#### [Assignment]
In the entries below, which lines run from the one containing "left elbow: (700, 853)" to the one containing "left eye: (363, 335)"? Copy exactly those lines, ends included, and no others.

Start of Block

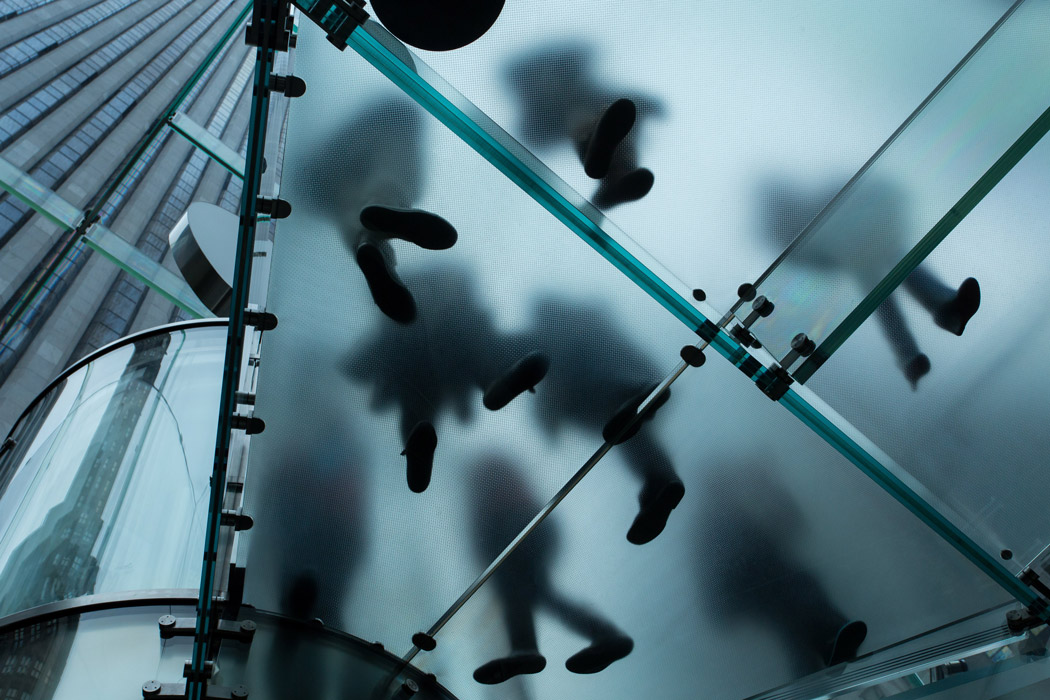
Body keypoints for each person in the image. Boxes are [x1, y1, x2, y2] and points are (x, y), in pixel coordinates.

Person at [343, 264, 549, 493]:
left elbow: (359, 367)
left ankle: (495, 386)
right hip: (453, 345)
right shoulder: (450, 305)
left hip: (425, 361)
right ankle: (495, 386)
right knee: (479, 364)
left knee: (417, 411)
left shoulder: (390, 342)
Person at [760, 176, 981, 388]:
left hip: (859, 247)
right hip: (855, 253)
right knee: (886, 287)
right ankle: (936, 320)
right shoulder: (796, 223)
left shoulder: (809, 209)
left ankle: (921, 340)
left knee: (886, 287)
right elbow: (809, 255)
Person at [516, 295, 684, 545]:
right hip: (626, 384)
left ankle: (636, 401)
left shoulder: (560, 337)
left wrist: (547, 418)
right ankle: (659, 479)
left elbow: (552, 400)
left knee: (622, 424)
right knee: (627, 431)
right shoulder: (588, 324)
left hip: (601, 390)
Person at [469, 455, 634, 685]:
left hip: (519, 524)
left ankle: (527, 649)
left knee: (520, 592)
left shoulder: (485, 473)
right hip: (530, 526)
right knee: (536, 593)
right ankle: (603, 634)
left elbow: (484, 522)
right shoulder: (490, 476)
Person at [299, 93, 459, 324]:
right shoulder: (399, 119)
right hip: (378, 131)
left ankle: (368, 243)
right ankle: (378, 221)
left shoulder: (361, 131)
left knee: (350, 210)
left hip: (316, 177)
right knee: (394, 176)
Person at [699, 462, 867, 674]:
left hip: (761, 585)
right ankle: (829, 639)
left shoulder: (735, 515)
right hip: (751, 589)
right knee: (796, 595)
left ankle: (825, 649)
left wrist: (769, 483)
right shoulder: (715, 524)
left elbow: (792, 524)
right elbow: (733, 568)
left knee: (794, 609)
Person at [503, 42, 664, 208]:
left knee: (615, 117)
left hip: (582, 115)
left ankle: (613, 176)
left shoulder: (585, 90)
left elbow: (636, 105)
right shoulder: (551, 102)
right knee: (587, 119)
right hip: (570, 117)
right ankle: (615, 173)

End of Block
Start of Block

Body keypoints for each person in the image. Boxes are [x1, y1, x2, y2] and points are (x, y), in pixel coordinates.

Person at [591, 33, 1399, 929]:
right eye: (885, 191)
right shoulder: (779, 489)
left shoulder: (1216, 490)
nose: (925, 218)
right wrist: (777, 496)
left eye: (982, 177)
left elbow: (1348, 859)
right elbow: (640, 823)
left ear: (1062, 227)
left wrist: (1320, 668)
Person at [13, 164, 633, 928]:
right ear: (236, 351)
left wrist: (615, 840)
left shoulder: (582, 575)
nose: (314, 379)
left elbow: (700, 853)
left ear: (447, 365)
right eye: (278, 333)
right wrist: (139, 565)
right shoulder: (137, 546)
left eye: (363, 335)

End of Block
Start of Block

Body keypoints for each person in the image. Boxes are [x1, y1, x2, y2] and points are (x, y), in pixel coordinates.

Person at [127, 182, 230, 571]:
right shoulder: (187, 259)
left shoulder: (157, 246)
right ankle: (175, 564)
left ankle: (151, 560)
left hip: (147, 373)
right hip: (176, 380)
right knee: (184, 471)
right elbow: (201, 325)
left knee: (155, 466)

End of Block

#### [The answer]
left elbow: (700, 853)
left ear: (447, 365)
right eye: (278, 333)
right wrist: (139, 565)
right shoulder: (137, 546)
left eye: (363, 335)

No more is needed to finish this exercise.